Brazilian biotechnology company GranBio constructed a commercial-scale cellulosic ethanol production plant in Alagoas, Brazil. The facility is the first of its kind in the Southern Hemisphere, using cellulosic feedstock for second-generation production of ethanol.
The cellulosic ethanol plant was built adjacent to an already operational first-generation ethanol biorefinery that uses sugarcane as a raw material.
Co-existence of the first and second generation mills allows synergy and improves efficiency of both plants. They took advantage of the already available utilities and infrastructure.
The plant has a capacity to produce 82 million litres of ethanol per annum and started production in September 2014.
Cellulosic Ethanol Production Project Details
The $265m cellulosic ethanol project included construction of a pilot plant, a research centre and an agricultural station at the site. The agricultural station enables the company to develop new varieties of fibre rich sugarcane.
The pilot-scale facility uses PROESA technology for producing biochemicals. It has three production lines. Two lines are dedicated for the development of new biochemical pathways and the third focuses on improving the cellulosic technology.
The new research centre was built in collaboration with the Universidade Estadual de Campinas (Unicamp). It focuses on developing new genetically modified yeasts capable of producing high yields of biofuels and biochemicals in less processing time.
Feedstock Used at Graalbio’s Plant
The ethanol plant initially uses straw and sugarcane bagasse as feedstock, which will be later replaced with Energy Cane. Energy Cane is a biomass which will be developed using hybrids of selected grasses and sugarcane plants.
The resultant biomass will be rich in fibre and comprise low amounts of sugar per hectare value. It will also be highly productive for biochemicals in Brazil.
The Alagoas experimental site focuses on developing a productivity target of 100t of dry mass a hectare. It researches on about 100,000 seedlings by crossing various varieties of germplasm lines.
PROESA Process Technology
The PROESA technology was developed by Chemtex. The process requires steam, yeasts and enzymes to produce biofuels and biochemicals. The physical pre-treatment of the feedstock biomass uses steam explosion to break the plant structures.
“The advent of second generation technologies in the country is expected to improve the ethanol productivity by approximately 35%.”

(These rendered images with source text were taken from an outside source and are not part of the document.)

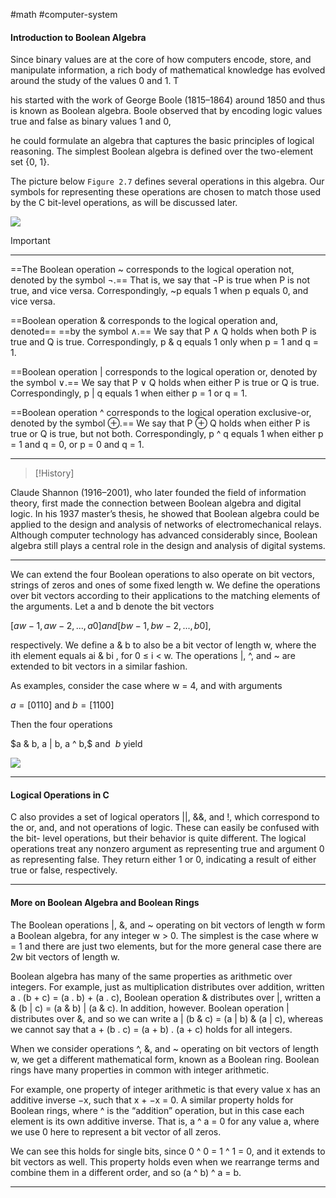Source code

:#math #computer-system 

#### Introduction to Boolean Algebra

Since binary values are at the core of how computers encode, store, and 
manipulate information, a rich body of mathematical knowledge has evolved around the study of the values 0 and 1. T

his started with the work of George Boole (1815–1864) around 1850 and thus is known as Boolean algebra. Boole observed that by encoding logic values true and false as binary values 1 and 0, 

he could formulate an algebra that captures the basic principles of logical reasoning.
The simplest Boolean algebra is defined over the two-element set {0, 1}.

The picture below `Figure 2.7` defines several operations in this algebra. Our symbols for representing these operations are chosen to match those used by the C bit-level operations, as will be discussed later.


![](boolean-algebra-example.png)

>[!important]

* * * 
==The Boolean operation ~ corresponds to the logical operation not, denoted by the symbol ¬.== That is, we say that ¬P is true when P is not true, and vice versa. Correspondingly, ~p equals 1 when p equals 0, and vice versa. 

==Boolean operation & corresponds to the logical operation and, denoted==
==by the symbol ∧.== We say that P ∧ Q holds when both P is true and Q is true.
Correspondingly, p & q equals 1 only when p = 1 and q = 1. 

==Boolean operation | corresponds to the logical operation or, denoted by the symbol ∨.== We say that P ∨ Q holds when either P is true or Q is true. Correspondingly, p | q equals 1 when either p = 1 or q = 1. 

==Boolean operation ^ corresponds to the logical operation exclusive-or, denoted by the symbol ⊕.== We say that P ⊕ Q holds when either P is true or Q is true, but not both. Correspondingly, p ^ q equals 1 when either p = 1 and q = 0, or p = 0 and q = 1.

* * * 

>[!History]

Claude Shannon (1916–2001), who later founded the field of information
theory, first made the connection between Boolean algebra and digital logic. In
his 1937 master’s thesis, he showed that Boolean algebra could be applied to the
design and analysis of networks of electromechanical relays. Although computer
technology has advanced considerably since, Boolean algebra still plays a central
role in the design and analysis of digital systems.

* * * 

We can extend the four Boolean operations to also operate on bit vectors,
strings of zeros and ones of some fixed length w. We define the operations over bit
vectors according to their applications to the matching elements of the arguments.
Let a and b denote the bit vectors

$[aw−1, aw−2 , . . . , a0] and [bw−1, bw−2 , . . . , b0],$

respectively. We define a & b to also be a bit vector of length w, where the ith
element equals ai & bi , for 0 ≤ i < w. The operations |, ^, and ~ are extended to
bit vectors in a similar fashion.

As examples, consider the case where w = 4, and with arguments 

$a = [0110]$  and  $b = [1100]$

Then the four operations 

$a & b, a | b, a ^ b,$ and $~b$ yield

![](boolean-algebra-bitwise-example.png)

---

#### Logical Operations in C

C also provides a set of logical operators ||, &&, and !, which correspond to the
or, and, and not operations of logic. These can easily be confused with the bit-
level operations, but their behavior is quite different. The logical operations treat
any nonzero argument as representing true and argument 0 as representing false.
They return either 1 or 0, indicating a result of either true or false, respectively.

---

#### More on Boolean Algebra and Boolean Rings

The Boolean operations |, &, and ~ operating on bit vectors of length w form a Boolean algebra, for any integer w > 0. The simplest is the case where w = 1 and there are just two elements, but for the more general case there are 2w bit vectors of length w. 

Boolean algebra has many of the same properties as arithmetic over integers. For example, just as multiplication distributes over addition, written a . (b + c) = (a . b) + (a . c), Boolean operation & distributes over |, written a & (b | c) = (a & b) | (a & c). In addition, however. Boolean operation | distributes over &, and so we can write a | (b & c) = (a | b) & (a | c), whereas we cannot say that a + (b . c) = (a + b) . (a + c) holds for all integers. 

When we consider operations ^, &, and ~ operating on bit vectors of length w, we get a different mathematical form, known as a Boolean ring. Boolean rings have many properties in common with integer arithmetic. 

For example, one property of integer arithmetic is that every value x has an additive inverse −x, such that x + −x = 0. A similar property holds for Boolean rings, where ^ is the “addition” operation, but in this case each element is its own additive inverse. That is, a ^ a = 0 for any value a, where we use 0 here to represent a bit vector of all zeros. 

We can see this holds for single bits, since 0 ^ 0 = 1 ^ 1 = 0, and it extends to bit vectors as well. This property holds even when we rearrange terms and combine them in a different order, and so (a ^ b) ^ a = b.

---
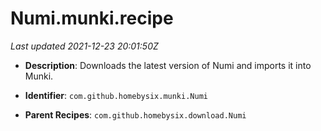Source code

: # Numi.munki.recipe

_Last updated 2021-12-23 20:01:50Z_

- **Description**: Downloads the latest version of Numi and imports it into Munki.

- **Identifier**: `com.github.homebysix.munki.Numi`

- **Parent Recipes**: `com.github.homebysix.download.Numi`
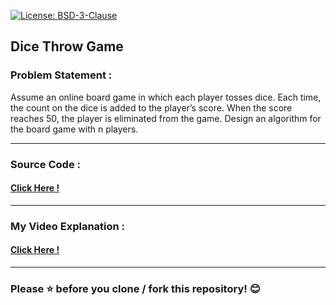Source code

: [![License: BSD-3-Clause](https://img.shields.io/badge/License-BSD_3--Clause-yellow.svg?style=for-the-badge)](https://opensource.org/licenses/BSD-3-Clause)

## Dice Throw Game

### Problem Statement :
Assume an online board game in which each player tosses dice. Each time, the count on the dice is added to the player’s score. When the score reaches 50, the player is eliminated from the game. Design an algorithm for the board game with n players.

---

### Source Code : 
#### [Click Here !](https://github.com/PreethiSamanthaBennet/DiceThrowGame/blob/main/SourceCode.cpp)

---

### My Video Explanation : 
#### [Click Here !](https://drive.google.com/file/d/1-1Ufwch5JAZSOST6bQnSulkAAd7XaMRT/view?usp=drivesdk)

---

### Please ⭐ before you clone / fork this repository! 😊
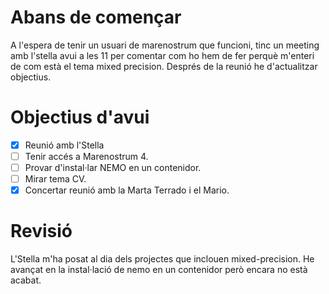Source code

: 
# Abans de començar
A l'espera de tenir un usuari de marenostrum que funcioni, tinc un meeting amb l'stella avui a les 11 per comentar com ho hem de fer perquè m'enteri de com està el tema mixed precision. Després de la reunió he d'actualitzar objectius.

# Objectius d'avui
- [x] Reunió amb l'Stella
- [ ] Tenir accés a Marenostrum 4.
- [ ] Provar d'instal·lar NEMO en un contenidor.
- [ ] Mirar tema CV.
- [x] Concertar reunió amb la Marta Terrado i el Mario.

# Revisió


L'Stella m'ha posat al dia dels projectes que inclouen mixed-precision.
He avançat en la instal·lació de nemo en un contenidor però encara no està acabat.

Enzymes are introduced for enzymatic hydrolysis that breaks down the cellulosic fibres into simple sugar molecules. It then undergoes a fermentation process to turn sugars into ethanol. The process has very low levels of contaminants, sugar degradation and acetic acid concentrations.
Advantages of the PROESA technology include flexibility of using a variety of biomasses, independence from chemicals, utilising existing plant infrastructure and equipment, high rates of hemicellulose and cellulose recovery, low-energy consumption, quick biomass liquefaction rate, and ease of controlling temperature and pH levels.
Contractors for The Alagoas-Based Project
GranBio collaborated with Chemtex and BetaRenewables, subsidiaries of the Italian PET producer Mossi & Ghisolfi (M&G), for the Brazilian project.
BetaRenewables constructed an ethanol biorefinery in Crescentino, Italy, which uses the PROESA technology and is capable of annually processing 50 million litres. Novozymes supplies the enzymes required for the cellulosic ethanol processing. The genetically modified yeasts for fermentation are supplied by DSM.
Marketing Commentary for Brazilian Biomass Production
Brazil has resources and favourable environmental conditions for biomass production. It has been one of the largest producers of first-generation ethanol, due to the abundant availability of sugarcane. The availability of these resources is expected to provide a significant advantage in the biotechnology and genetics industry.
The advent of second generation technologies in the country is expected to improve the ethanol productivity by about 35%. This, in turn, is expected to cope with the ethanol shortage of about one billion litres a year. Using straw and bagasse also not competes with the food production.
GranBio is planning to build five cellulosic ethanol and biochemical production plants by 2017. The planned biochemicals are expected to have a competitive market in Brazil.